What are Business Integration Models? | Examples of business integration models

Business integration refers to all the linkages that exist between various activities and processes of a company in such a way that value is added. In a nutshell, business integration models are those management accounting tools that enables business managers to link various activities and processes of an organization for maximum productivity.

 
A lot of people tend to view business integration as all about IT just as many people see Accounting Information System is IT. Information technology is only a tool used in achieving business integration and not an end on its own.

 
Business Integration ModelsOur aim today in this post is to discuss the available business integration models and how a small business can effectively utilize them for optimum benefits.

 
We will be discussing the two most popular business integration models that any enterprise can easily adopt. The two common business integration models are McKinsey’s 7s and Porter’s value chain.

 
McKinsey’s 7s
McKinsey is a management consulting company that have been around since 1920s. McKinsey’s 7s framework is a management model that was developed by two McKinsey’s employees in late 1970s. For a business to function seamlessly, all 7 components of the 7s must aligned and mutually reinforcing.

 
The focus of this framework when it was introduced was to boost structure in a firm but events of reality has overtaken this idea and this framework is now more suited to coordinating things which is same as integrating different business processes.

 
The McKinsey’s 7s provides a framework of linking people, operations, strategy and technology with the sole aim of pushing towards organizational goal.

 
Hard factors
Hard factors or elements are those things that are easy to be identified by the management accountant and are easily influenced by the management.

 
Strategy: a strategy is simply how things are/or should be done in order to achieve competitive advantage.
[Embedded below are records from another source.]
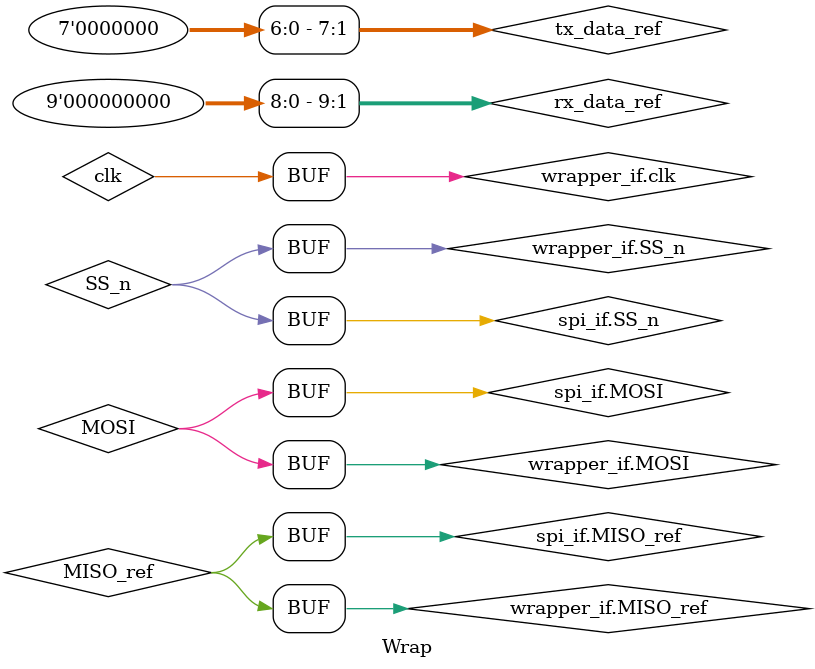
<source format=sv>
module Wrap (Wrapper_if.REF_MODEL wrapper_if);

SPI_if spi_if(wrapper_if.clk);
RAM_if ram_if(wrapper_if.clk);

logic clk, rst_n, SS_n, MOSI, rx_valid_ref, tx_valid_ref, MISO_ref;
logic [7: 0] tx_data_ref;
logic [9: 0] rx_data_ref;

assign clk                  = wrapper_if.clk;
assign rst_n                = wrapper_if.rst_n;
assign SS_n                 = wrapper_if.SS_n;
assign MOSI                 = wrapper_if.MOSI;
assign wrapper_if.MISO_ref  = MISO_ref;

assign spi_if.rst_n     = rst_n;  
assign spi_if.SS_n      = SS_n;
assign spi_if.MOSI      = MOSI;
assign spi_if.tx_valid  = tx_valid_ref;
assign spi_if.tx_data   = tx_data_ref;
assign rx_valid_ref     = spi_if.rx_valid_ref;
assign rx_data_ref      = spi_if.rx_data_ref;
assign MISO_ref         = spi_if.MISO_ref;

assign ram_if.rst_n     = rst_n;  
assign ram_if.rx_valid  = rx_valid_ref;
assign ram_if.din       = rx_data_ref;
assign tx_valid_ref     = ram_if.tx_valid_ref;
assign tx_data_ref      = ram_if.dout_ref;

// Modules instantiation
RAM_ref_model ram_ref_model (ram_if.REF_MODEL);

SPI spi_init (spi_if.REF_MODEL);

endmodule
</source>
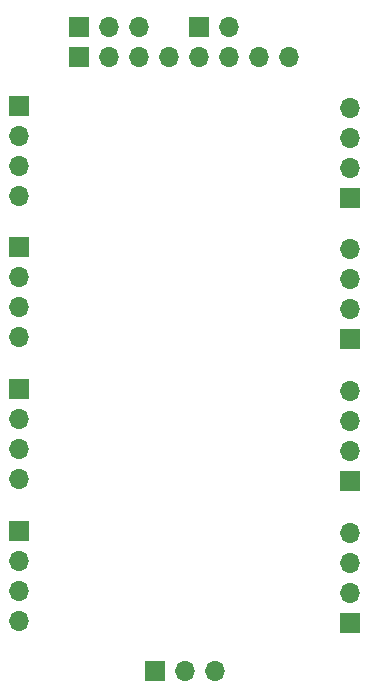
<source format=gbr>
%TF.GenerationSoftware,KiCad,Pcbnew,7.0.2-6a45011f42~172~ubuntu22.04.1*%
%TF.CreationDate,2023-05-19T09:40:27+01:00*%
%TF.ProjectId,octoHX711,6f63746f-4858-4373-9131-2e6b69636164,rev?*%
%TF.SameCoordinates,Original*%
%TF.FileFunction,Soldermask,Bot*%
%TF.FilePolarity,Negative*%
%FSLAX46Y46*%
G04 Gerber Fmt 4.6, Leading zero omitted, Abs format (unit mm)*
G04 Created by KiCad (PCBNEW 7.0.2-6a45011f42~172~ubuntu22.04.1) date 2023-05-19 09:40:27*
%MOMM*%
%LPD*%
G01*
G04 APERTURE LIST*
%ADD10R,1.700000X1.700000*%
%ADD11O,1.700000X1.700000*%
G04 APERTURE END LIST*
D10*
%TO.C,J1*%
X126895000Y-74115000D03*
D11*
X126895000Y-76655000D03*
X126895000Y-79195000D03*
X126895000Y-81735000D03*
%TD*%
D10*
%TO.C,J4*%
X126895000Y-110115000D03*
D11*
X126895000Y-112655000D03*
X126895000Y-115195000D03*
X126895000Y-117735000D03*
%TD*%
D10*
%TO.C,J5*%
X154935000Y-117890000D03*
D11*
X154935000Y-115350000D03*
X154935000Y-112810000D03*
X154935000Y-110270000D03*
%TD*%
D10*
%TO.C,J9*%
X132000000Y-70000000D03*
D11*
X134540000Y-70000000D03*
X137080000Y-70000000D03*
X139620000Y-70000000D03*
X142160000Y-70000000D03*
X144700000Y-70000000D03*
X147240000Y-70000000D03*
X149780000Y-70000000D03*
%TD*%
D10*
%TO.C,J2*%
X126895000Y-86115000D03*
D11*
X126895000Y-88655000D03*
X126895000Y-91195000D03*
X126895000Y-93735000D03*
%TD*%
D10*
%TO.C,J10*%
X132000000Y-67415000D03*
D11*
X134540000Y-67415000D03*
X137080000Y-67415000D03*
%TD*%
D10*
%TO.C,J6*%
X154935000Y-105890000D03*
D11*
X154935000Y-103350000D03*
X154935000Y-100810000D03*
X154935000Y-98270000D03*
%TD*%
D10*
%TO.C,J11*%
X142135000Y-67415000D03*
D11*
X144675000Y-67415000D03*
%TD*%
D10*
%TO.C,J3*%
X126895000Y-98115000D03*
D11*
X126895000Y-100655000D03*
X126895000Y-103195000D03*
X126895000Y-105735000D03*
%TD*%
D10*
%TO.C,J7*%
X154935000Y-93890000D03*
D11*
X154935000Y-91350000D03*
X154935000Y-88810000D03*
X154935000Y-86270000D03*
%TD*%
D10*
%TO.C,J12*%
X138460000Y-122000000D03*
D11*
X141000000Y-122000000D03*
X143540000Y-122000000D03*
%TD*%
D10*
%TO.C,J8*%
X154935000Y-81890000D03*
D11*
X154935000Y-79350000D03*
X154935000Y-76810000D03*
X154935000Y-74270000D03*
%TD*%
M02*

</source>
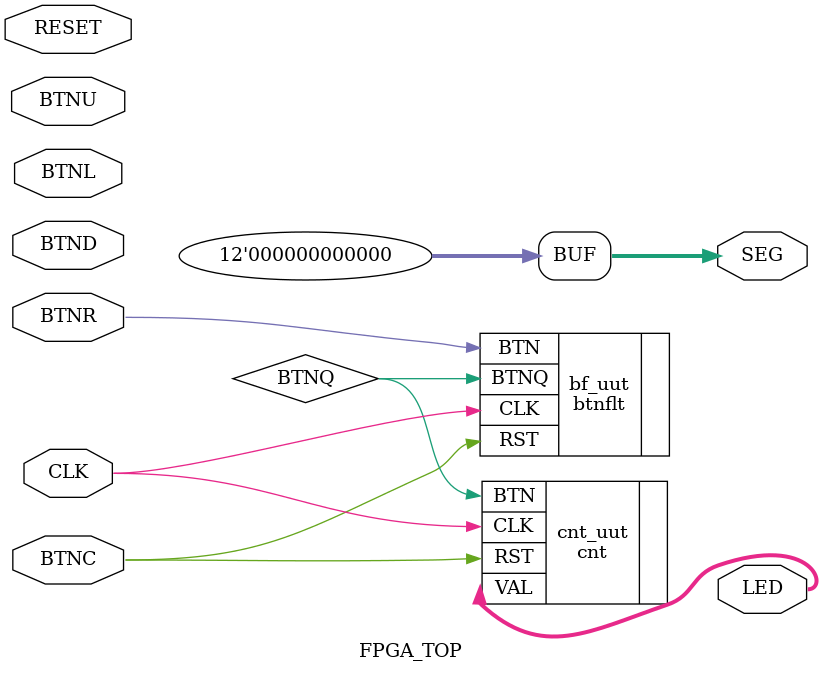
<source format=v>
`default_nettype none

module FPGA_TOP (
  input   wire          RESET,
  input   wire          CLK,
  // プッシュボタン入力
  input   wire          BTNU,
  input   wire          BTNL,
  input   wire          BTNC,
  input   wire          BTNR,
  input   wire          BTND,
  //
  output  wire  [11:0]  SEG,
  output  wire  [15:0]  LED
  ) ;

  wire BTNQ;

btnflt bf_uut (
    .RST(BTNC), // I
    .CLK(CLK),  // I
    .BTN(BTNR), // I
    .BTNQ(BTNQ) // O
);

cnt cnt_uut(
    .RST(BTNC), // I
    .CLK(CLK),  // I
    .BTN(BTNQ), // I
    .VAL(LED)   // O
);

assign SEG = 12'd0;


endmodule

`default_nettype wire

</source>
Strategy is made or broken at the operational level. Strategy is a major component of this business integration model; this is so because companies will be floating aimlessly without a proper strategy.

 
Strategy links to other components of the business integration model is such a way that no one is in doubt of what the strategy of the business is.

 
Systems: these are formal often documented procedures for performance appraisal including employee reward system. They are tools and technical infrastructures that go a long way in helping employees achieve their potentials. Here, linkages should be established between systems like linking the purchase system with the finance system for example. Good examples of systems are contained in Management Accounting Control Systems. A company can also establish a link between procurement and quality management system.

 
Structure: this is the organizational and reporting structure of an entry. It deals with how departments are set up to ensure that the business as whole is fully integrated. Reporting should be made in such a way that value is added to the receiving department or individual.

 
Soft factors
Soft factors are those intangible hard to quantify important facets of the model that must be handles with care in order to achieve desired business integration. Four of such factors are identified within McKinsey’s framework.

 
Shared value: this is the hub of events that influences all other factors. It is the culture and norms of an organization. Shared values reflect the belief of a company and have a direct link to the mission and vision statement of an organization.

 
Staff: here, emphasis is on talent management. Staff members have to be optimally motivated. By optimal motivation, we mean not spending too much to get the best out of your staff.

 
Skills: the organizations ability to do things well. Skills reflect on the overall performance of the going concern. Skills ensure that technology for example is used to crate and add value to the bottom-line of a company.

 
Style: the way that top officers in the organization chooses to run the business. The nature and industry that a business is in will determine what management style it should adopt. What matters is that whichever management style that is adopted should be able to ensure goal congruence.

 
Value chain model
Porter’s Value Chain model is a sophisticated model of business integration that aims to reduce non value adding activities. It looks at how business activities and processes are organized with the sole aim of finding and eliminating redundancies.

 
The value chain model views a business as series of interlinked activities and processes rather than sets of independent departments. The central theme of Porter’s value chain model is that each activity within an organization should add value (make product as cheap as possible) to products and services passing through it so that positive customer experience will be guaranteed.

 
Porter categorizes processes into two main groups as: Primary and Secondary.

 
The primary activities include: Inbound logistics, Operation, Outbound logistics, Sales & Marketing, and after sales service

 
While the secondary activities are: Procurement (which in my opinion should be a primary activity), Technology development, Human Resource Management, and Firm Infrastructure.

 

 

These headings in the value chain model are self explained so I will not make this article longer by explaining them. However, I need to point out that Swim lane that exist between each of these activities should be reduced to the barest minimum so as to ensure seamless integration of things.

 
Conclusion
How one views a business integration does not really matter. What matters is that business processes are linked in the most effective, efficient and economic way for the sole purpose of achieving organizational goal. Anything short of this is not a business integration model.